Did Kakodkar refer to the cost basis at the time of completion or beforehand, it at some intermediate stage of completing N reactors ?

I don't see how anyone 'from the business world' can make a claim about cost benefit when not even one of the reactors in question has been constructed. It is pointless to parse the Hindu Businessline quote as 'large reactors from foreign sources will be costly'. Any businessman who talks like that is blowing smoke out of his rear. One can make any number of vague statements of that at kind. The fact remains that without efficient, timely implementation on a large scale, a capital and technology intensive energy source will be costly.

If you just waste time arguing about cost escalation, there will be a cost escalation anyway, because you wasted time - it would be a self-fulfilling prophecy of your own design. Clearly, if Kakodkar's plan were to become mired in all manners of opposition, it will not be as cost-effective as he estimates. Further, anyone else's cost estimate is no better than Kakodkar's, for the simple reason that it estimates the cost of an investment two decades into the future.
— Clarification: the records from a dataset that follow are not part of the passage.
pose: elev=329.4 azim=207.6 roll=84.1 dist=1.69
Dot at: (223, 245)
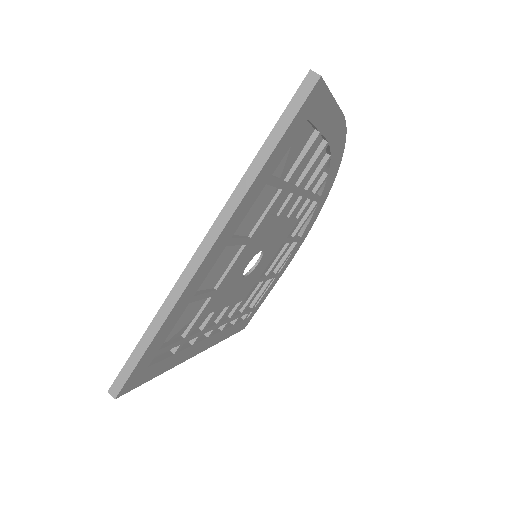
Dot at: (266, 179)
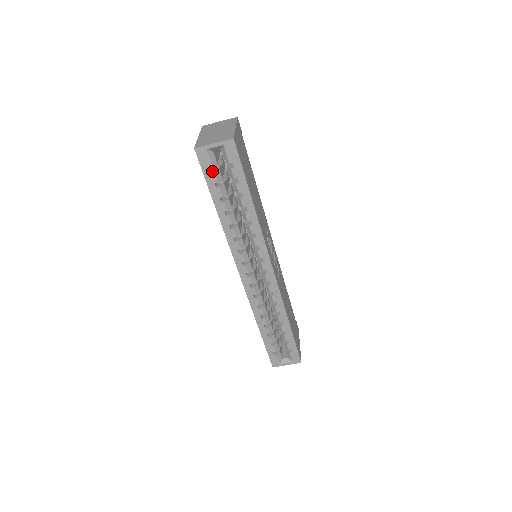
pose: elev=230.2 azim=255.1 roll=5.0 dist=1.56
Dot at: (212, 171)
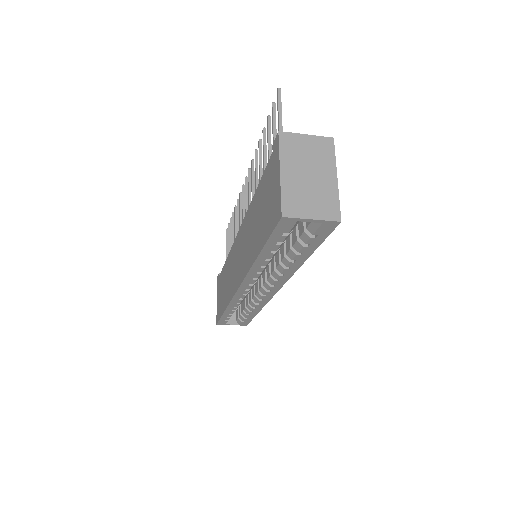
Dot at: occluded
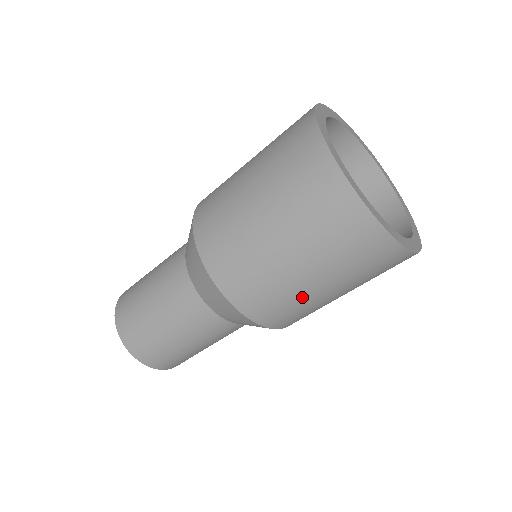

In that sense, such an argument is a red herring, and IMHO, pointless smoke and mirrors.

Far more important is what is being done *now* to invest in construction on the largest possible scale. I'd rather accept a costlier plan to build N reactors/MW addition in M years than the same capacity at lower cost but greater time. There more there's lack of progress in building scale now, the more pronounced it will be in the future. It takes electricity to generate the economy activity to implement more sources of electricity...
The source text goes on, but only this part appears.